You choose who you want to be.



Margaret said...

I would agree, and yet not. :) How's that? :)

I think that there are essential elements of each person that would be really hard to change, but I think that to a great extent the axiom "fake it 'til you make it" can work with personality alterations. If you want to be outgoing, fake it 'til you make it. If you want to be confident in yourself, fake it 'til you make it.

There are DEFINITELY decisions that you make about your personality, and you can eliminate certain things (procrastination is what I am working on eliminating. or will be working on eliminating tomorrow ;) ) and emphasize other things.

To me, however, a key thing is choosing to be accept and be happy with who you are. Yes, if there are things you want to change, change them, but in general, accept yourself as "a worthwhile person in the process of becoming an even better person." That element of becoming, of growth, of change, should be part of who you are.

And you and I have talked about this quite a bit, and I'll probably come up with some MUCH more eloquent way of saying this is as soon as I hit "publish," :) but there you have it. :)

Anonymous said...

Ditto to Margaret. To the table I add that with enough determination or surgery, I suppose anything is possible, but the enviornment and genetics do influence who a person becomes. Without loosing a few limb lengths, I can't become shorter. Without an accepting and kind group of people, I can't be a crazy ultimate frisbee player. Granted, these are poor cases because they're not things I want, but they're the best I could come up with off the top of my head.

Way to post. Did that come off a fortune cookie? If not, you should consider a career as a fortune cookie artisan.

NoSurfGirl said...

I think that you choose who you want to be, but you can't always choose what others think of you.

I mean, you have some level of control over that, as well.

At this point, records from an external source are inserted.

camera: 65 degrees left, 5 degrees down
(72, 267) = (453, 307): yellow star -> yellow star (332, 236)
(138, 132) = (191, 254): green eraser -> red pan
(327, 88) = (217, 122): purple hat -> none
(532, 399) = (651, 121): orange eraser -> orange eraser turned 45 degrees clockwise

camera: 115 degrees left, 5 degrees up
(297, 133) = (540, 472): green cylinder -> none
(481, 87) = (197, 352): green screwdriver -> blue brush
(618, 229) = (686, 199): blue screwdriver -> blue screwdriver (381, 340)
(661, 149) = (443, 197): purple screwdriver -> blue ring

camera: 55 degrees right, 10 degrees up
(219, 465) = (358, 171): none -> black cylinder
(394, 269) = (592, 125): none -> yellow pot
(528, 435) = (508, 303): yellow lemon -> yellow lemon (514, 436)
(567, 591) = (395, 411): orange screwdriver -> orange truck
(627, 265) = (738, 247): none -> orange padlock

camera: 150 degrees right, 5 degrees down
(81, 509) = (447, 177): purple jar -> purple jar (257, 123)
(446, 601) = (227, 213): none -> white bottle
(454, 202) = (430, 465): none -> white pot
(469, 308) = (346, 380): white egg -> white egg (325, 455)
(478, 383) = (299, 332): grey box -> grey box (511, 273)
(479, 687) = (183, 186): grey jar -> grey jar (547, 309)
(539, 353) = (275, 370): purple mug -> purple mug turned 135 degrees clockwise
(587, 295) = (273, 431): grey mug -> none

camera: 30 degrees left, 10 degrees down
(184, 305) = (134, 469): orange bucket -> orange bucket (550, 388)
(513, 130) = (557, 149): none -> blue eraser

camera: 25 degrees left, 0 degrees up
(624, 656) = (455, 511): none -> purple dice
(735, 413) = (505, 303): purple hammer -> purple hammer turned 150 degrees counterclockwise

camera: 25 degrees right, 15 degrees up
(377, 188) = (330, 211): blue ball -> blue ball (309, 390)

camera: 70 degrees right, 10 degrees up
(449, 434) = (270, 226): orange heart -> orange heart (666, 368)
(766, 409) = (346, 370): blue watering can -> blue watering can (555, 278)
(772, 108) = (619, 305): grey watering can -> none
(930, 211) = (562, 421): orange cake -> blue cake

But you just can't please everyone. And some people will decide who they think you are before they have a chance to get to know you.

I think that the person who you really, truly, deep down want to be= the person that you really are inside.

Like Janelle said, though, others' reactions to you do have bearing on what you can become. The ultimate frisby thing is a good example.

Another good example is the influences you choose. If you'd like to be a writer of quality fiction, it would be better to choose Barbara Kingsolver over harlequin novels.

But that's still a choice you make, and the way others think of you doesn't necessarily change who you are inside, and so, ultimately I agree with the above statement.